Records from a data source:
-- -- --
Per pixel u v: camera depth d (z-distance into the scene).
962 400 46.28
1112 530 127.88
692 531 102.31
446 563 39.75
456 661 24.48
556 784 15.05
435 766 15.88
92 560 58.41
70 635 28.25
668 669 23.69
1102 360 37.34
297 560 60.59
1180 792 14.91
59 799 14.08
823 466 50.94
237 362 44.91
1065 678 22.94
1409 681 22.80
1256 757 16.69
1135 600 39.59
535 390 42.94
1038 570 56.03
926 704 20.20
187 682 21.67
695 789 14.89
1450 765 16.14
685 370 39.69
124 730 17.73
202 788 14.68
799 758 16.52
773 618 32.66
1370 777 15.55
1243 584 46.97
-- -- --
What you are asked to do: Print out every record again, exactly and in full.

Response area:
Per pixel u v: camera depth d (z-distance into the scene).
962 400 46.28
1112 530 127.88
692 531 102.31
446 563 39.75
456 661 24.48
556 784 15.05
435 766 15.88
92 560 58.41
70 635 28.25
668 669 23.69
1102 360 37.34
297 560 60.59
1180 792 14.91
59 799 14.08
823 466 50.94
237 362 44.91
1065 678 22.94
1409 681 22.80
1256 757 16.69
1135 600 39.59
535 390 42.94
1038 570 56.03
926 704 20.20
187 682 21.67
695 789 14.89
1450 765 16.14
685 370 39.69
124 730 17.73
202 788 14.68
799 758 16.52
773 618 32.66
1370 777 15.55
1243 584 46.97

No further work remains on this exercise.